AUSGEWÄHLTER TEXTAUSZUG:
────────────────
Das Blut der Herzlosen
von Lee Young-Do
13.05.2024
- Fantasy
Mit Das Blut der Herzlosen veröffentlichte der Koreaner Lee Young-Do im Jahre 2003 den ersten Band einer ungewöhnlichen Fantasy-Reihe, die in seiner Heimat ein Millionenpublikum fand. Nun liegt der Auftakt auch hierzulande vor – Doch hat sich das Warten gelohnt?
Ein geteiltes Königreich
Das Königreich Kiboren besteht seit Jahrhunderten aus zwei Teilen: Während im südlichen Dschungel die reptilienartigen Nagas dominieren, teilen sich die restlichen Völker den wesentlich kleineren Norden.
Beide Teile des Reiches ignorieren sich geflissentlich und leben in friedlicher Koexistenz. Doch dann erhält der Waldläufer Kaygon Draca einen ungewöhnlichen Auftrag: Zusammen mit einer kleinen Gruppe soll er in das Herz des Reiches der (verhassten) Nagas eindringen und einen Außenseiter zum Großtempel begleiten – ein Unterfangen, dass noch nie jemanden gelungen ist …
Moderne koreanische Fantasy
Egal für wie belesen man sich auch halten mag: Immer wieder erscheinen Bücher, die einem deutlich vor Augen führen, wie begrenzt die eigenen Leseerfahrungen doch sind. So erging es mir auch mit diesem Werk von Lee Young-Do. Seine Karriere begann, als er 1998 auf der Internetplattform Hitel seinen ersten Fantasy-Roman Dragon Raja Stück für Stück veröffentlichte und mit der anschließenden Druckausgabe ein Millionenpublikum erreichte.
2003 folgte mit dem ersten Roman der Legende vom Tränenvogel sein Hauptwerk, welches in seiner Heimat in Sachen Popularität Genre-Klassiker wie Game of Thrones bei weitem übersteigt. So ist beispielsweise eine Videospiel-Umsetzung geplant, deren Konzeptbilder als deutsche Buchtrailer verkauft werden. Die Legende vom Tränenvogel wird vier Bände umfassen, der nächste Band (Der träumende Krieger) wird bereits im Juli erscheinen, während der letzte Band für Dezember 2024 angesetzt ist.
Hierzulande scheint man nun also erproben zu wollen, ob seine Werke für den europäischen Markt massentauglich sind. Doch was macht sein Werk letztlich aus?
────────────────
DATENAUSZUG:

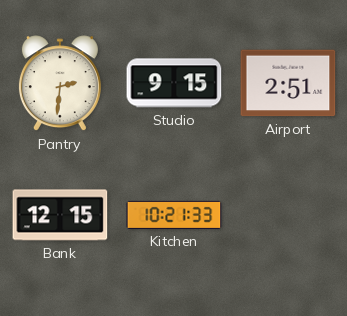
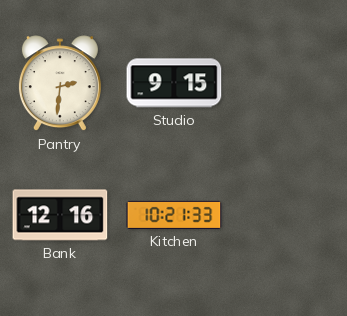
Airport: 2:51 -> none
Bank: 12:15 -> 12:16
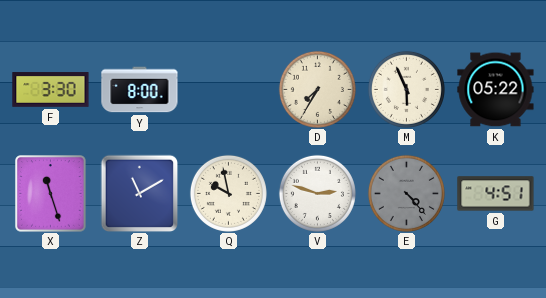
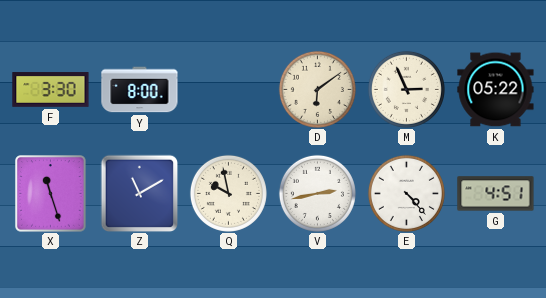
D: 7:35 -> 6:09
M: 5:56 -> 2:56
V: 2:48 -> 2:43
E dial: grey -> white
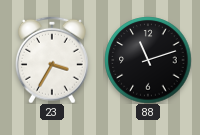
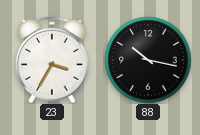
88: 11:12 -> 10:17
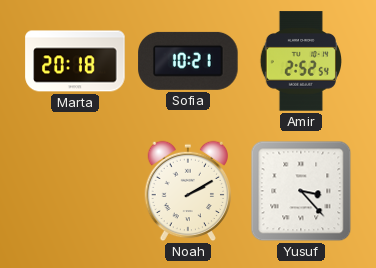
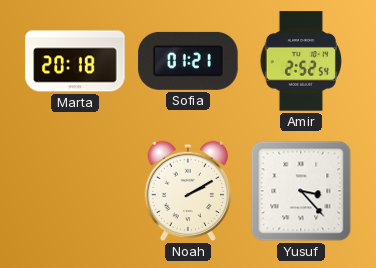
Sofia: 10:21 -> 01:21
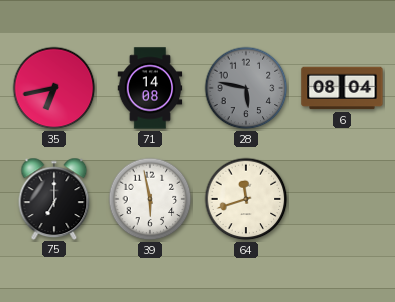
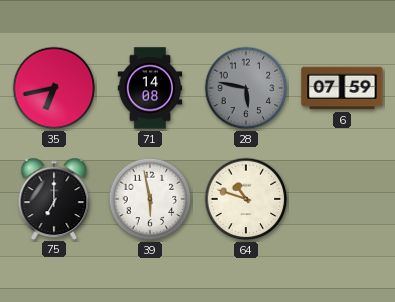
6: 08:04 -> 07:59
64: 11:42 -> 10:48
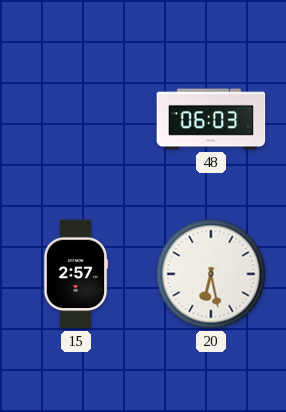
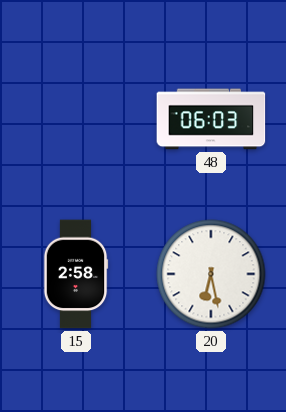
15: 2:57 -> 2:58
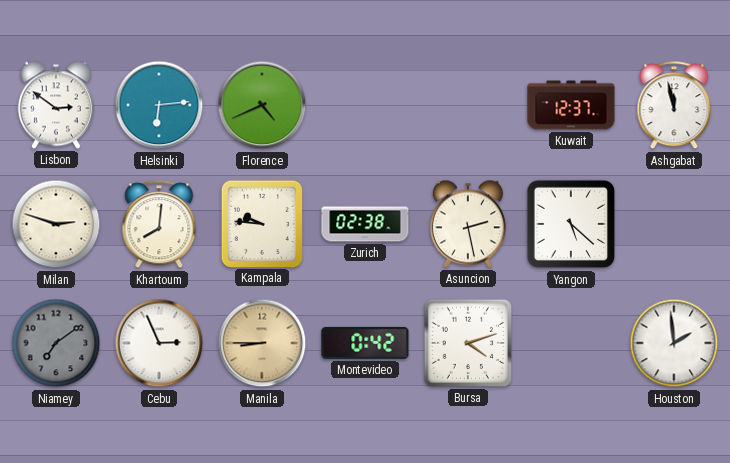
────────────────
AUFGABE:
Prüfe, ob die folgenden Aussagen mit dem Textauszug übereinstimmen, und antworte jeweils mit Ja oder Nein samt den entscheidenden Worten des Textauszugs als wörtlichem Zitat.
1. Die Nagas leben im südlichen Dschungel des Königreichs Kiboren.
2. Lee Young-Do veröffentlichte Dragon Raja zuerst als gedrucktes Buch.
3. Die Legende vom Tränenvogel soll vier Bände umfassen.

LÖSUNG:
1. Ja: „Während im südlichen Dschungel die reptilienartigen Nagas dominieren“
2. Nein: „als er 1998 auf der Internetplattform Hitel seinen ersten Fantasy-Roman Dragon Raja Stück für Stück veröffentlichte“
3. Ja: „Die Legende vom Tränenvogel wird vier Bände umfassen“